Il 22 giugno 776 a.C. ad Olimpia – in Grecia – fu inaugurata la Prima Olimpiade.
Preziosa è l’acqua,
piú di ogni bene, l’oro
risplende come fiamma:
tu, mio cuore, se brami
celebrare gli agoni,
non cercare nel cielo
senza confini un astro
piú brillante del sole,
non cercare un agone
piú solenne di Olimpia.
Da questo luogo
lo spirito dei vati
scioglie possente un inno
che ripetono in coro
tutte le umane labbra…
(Pindaro)

Secondo la tradizione i primi giochi olimpici avvennero nel 776 a.c., data calcolata, però, dagli stessi greci in base all’elenco dei vincitori, tenendo conto però che iniziarono a scrivere solo dall’VIII secolo a.C; si pensa possono essere stati istituti già nel X sec. a.C e quindi, i vincitori precedenti potrebbero essere stati dimenticati.
Queste gare erano vissute come un rito, in onore di Zeus, re degli Dei: si sospendevano tutte le guerre, anche quelle in corso.
«Ekecheiría!»: così l’araldo annunciava la tregua generale delle guerre in corso, e la preparazione agli agones hieròi, i giochi sacri.
Pare che la prima edizione vedesse una sola gara di corsa – gara che consisteva essenzialmente in uno sprint su un rettilineo di 192.28 metri – nello “stadion”.
La gara iniziava con uno squillo di tromba, e c’erano dei giudici (agonothetes) ai blocchi di partenza per assicurarsi che non ci fossero false partenze.
C’erano anche dei giudici sulla linea di arrivo per stabilire il vincitore ed accertarsi che nessuno avesse barato.
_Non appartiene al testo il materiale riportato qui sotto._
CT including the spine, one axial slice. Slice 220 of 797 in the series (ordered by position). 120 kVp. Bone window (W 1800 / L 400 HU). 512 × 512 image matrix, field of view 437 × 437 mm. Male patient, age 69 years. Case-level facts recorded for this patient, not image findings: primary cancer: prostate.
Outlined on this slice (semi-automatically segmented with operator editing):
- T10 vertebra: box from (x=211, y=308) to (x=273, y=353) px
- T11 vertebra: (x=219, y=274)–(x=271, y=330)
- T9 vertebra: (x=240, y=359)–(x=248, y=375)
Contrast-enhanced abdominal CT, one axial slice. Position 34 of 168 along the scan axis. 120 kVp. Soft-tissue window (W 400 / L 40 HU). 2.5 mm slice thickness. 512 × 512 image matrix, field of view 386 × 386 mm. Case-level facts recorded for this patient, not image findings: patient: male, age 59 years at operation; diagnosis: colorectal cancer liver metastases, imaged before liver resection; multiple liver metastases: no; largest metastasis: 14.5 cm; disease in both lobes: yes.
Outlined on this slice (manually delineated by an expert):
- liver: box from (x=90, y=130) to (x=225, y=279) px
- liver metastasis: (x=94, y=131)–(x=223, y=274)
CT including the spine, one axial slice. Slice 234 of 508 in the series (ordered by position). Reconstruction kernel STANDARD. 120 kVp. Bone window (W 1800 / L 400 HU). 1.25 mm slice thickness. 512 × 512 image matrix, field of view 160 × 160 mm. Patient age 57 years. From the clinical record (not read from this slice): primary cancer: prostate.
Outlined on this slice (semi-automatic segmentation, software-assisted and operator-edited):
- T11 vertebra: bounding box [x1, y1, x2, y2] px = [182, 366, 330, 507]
Si correva su sabbia e sia la linea di partenza che quella di arrivo erano contrassegnate da soglie di pietra.
Una piccola curiosità
A Delfi, dove si tenevano i Giochi Pitici, (lo stadion è visibile anche a Nemea, vicino Corinto) è ancora possibile vedere i “blocchi di partenza” e la linea di arrivo in pietra.

Poi le gare, che giunsero anche a venti, via via, aumentarono di numero.
Le competizioni in cui gli atleti competevano erano:
- Stadion (gara di corsa) su rettilineo di 192,28 metri.
- Diaulos (doppio stadion) gara di corsa circa 370 metri.
-Dolichos (corsa di resistenza circa 4440 metri) - Pugilato
- Lotta libera
- Pentathlon (salto in lungo, tiro del giavellotto, lancio del disco, corsa, lotta)
- Hoplitodromos (corsa con le armi)
- Gare equestri (Corsa dei carri e dei cavalli)
- Lancio del disco
- Salto con l’asta.
Una vera festa pagana, che si teneva ogni quattro anni, ad inizio ed in onore dell’estate, che richiamava in città migliaia di persone.
Nel 393 d.C., l’imperatore Teodosio I – ultimo Imperatore a comandare la Romanità unita – assieme al vescovo di Milano Ambrogio, li proibì e l’interruppe.
Da lí in poi le gare tacquero fino alla fine dell’800, in cui un nobile francese – pedagogista e storico, Pierre de Frédy, barone di Coubertin – decise di riprendere cob l’organizzazione dei Giochi olimpici.
Alla Sorbona di Parigi, il 23 giugno 1893, istituì un Congresso per l’istituzione di un Comitato Olimpico Internazionale (CIO), del quale de Coubertin divenne segretario generale.
In quell’assemblea, c’era rappresentata anche un po’ di Italia: vi fu eletto infatti il Marchese Andrea Lucchese-Palli, discendente nientemeno dai Duchi longobardi di Lucca. Presidente fu nominato, come pareva naturale, un greco, Demetrius Vikelas, letterato e dirigente sportivo, e si decise che la prima Olimpiade moderna si sarebbe svolta in Grecia, ad Atene. I primi Giochi si rivelarono un successo, il che convinse de Coubertin ad assumere in prima persona la guida del CIO, succedendo allo stesso Vikelas.
Il 22 Giugno 1896 si aprivano le Olimpiade moderne.